本文抜粋
****

閏2月29日、東京は雪にてモノトーンの世界なり
4年に一度のけふ2月29日、東京は昼過ぎまで雪降りて積もれり。
東京の雪なむ、しばしば大事件の背景となりける。
元禄15年(1702年)12月14日の赤穂浪士の吉良邸討ち入り。新暦にては1703年1月30日にあたるとぞ。一説に、この時の雪は、前日までに降りたるものにて、当日は降らざりけるとかや。
安政7年(1860年)3月3日、大老・井伊直弼暗殺されたる桜田門外の変。新暦にては3月24日となれり。この日は季節外れの大雪にて視界悪く、襲撃側に有利なりけるとぞ。
そして昭和11年(1936年)の青年将校によるクーデター、2.26事件。この時は3日前に降りたる大雪に、さらに当日に10センチの雪ぞ降りたる。

****

データ抜粋
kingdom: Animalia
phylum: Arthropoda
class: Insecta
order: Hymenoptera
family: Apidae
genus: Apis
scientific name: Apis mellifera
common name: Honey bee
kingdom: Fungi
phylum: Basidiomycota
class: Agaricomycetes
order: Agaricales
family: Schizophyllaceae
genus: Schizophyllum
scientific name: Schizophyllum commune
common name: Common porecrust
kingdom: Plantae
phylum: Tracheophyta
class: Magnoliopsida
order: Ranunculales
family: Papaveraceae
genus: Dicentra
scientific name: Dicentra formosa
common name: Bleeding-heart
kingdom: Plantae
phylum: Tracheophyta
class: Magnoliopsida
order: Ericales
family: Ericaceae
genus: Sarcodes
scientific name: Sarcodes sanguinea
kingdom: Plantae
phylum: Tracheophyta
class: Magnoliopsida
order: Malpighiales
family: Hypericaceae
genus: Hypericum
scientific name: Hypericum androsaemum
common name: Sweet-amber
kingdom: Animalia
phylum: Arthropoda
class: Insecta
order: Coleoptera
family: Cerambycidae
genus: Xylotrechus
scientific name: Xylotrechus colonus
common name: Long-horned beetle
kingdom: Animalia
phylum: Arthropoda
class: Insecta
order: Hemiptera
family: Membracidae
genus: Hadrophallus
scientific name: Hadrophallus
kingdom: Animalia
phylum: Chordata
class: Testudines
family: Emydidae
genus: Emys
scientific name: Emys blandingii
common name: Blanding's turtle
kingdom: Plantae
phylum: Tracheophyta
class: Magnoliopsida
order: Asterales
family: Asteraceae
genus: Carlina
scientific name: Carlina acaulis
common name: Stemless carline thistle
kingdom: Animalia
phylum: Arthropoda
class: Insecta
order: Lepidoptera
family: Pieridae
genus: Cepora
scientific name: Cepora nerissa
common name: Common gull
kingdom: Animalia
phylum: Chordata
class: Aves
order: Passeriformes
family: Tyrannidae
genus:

****

次の課題
1. 東京の雪についての文章によると、桜田門外の変は新暦では何月何日にあたるか。
2. 東京の雪についての文章を、最後の文の後から書き継げ。
資料はここでは使わない。

各課題の解答
1. 3月24日。

2.
昭和20年(1945年)の東京大空襲は、最大なる3月10日の空襲の前、2月25日にも大規模なる空襲ありき。この時は降りしきる雪空よりB29によりて大量の焼夷弾なむ投下されたる。
東京に雪積もりぬれば、普段は色彩過剰なる大都会、一転して静謐にして厳粛なるモノトーンの世界となれり。
こはあたかも、雪を背景とせるあまたの事件を偲び、雪を血に染めて逝きたるひとびとへの鎮魂の如し。
雪の日、春を待てる色は室内にひそかに閉じこもりたるぞかし。
明日からは弥生3月。待ち遠しかりける春、すこしなりとも姿見せてくれるにや。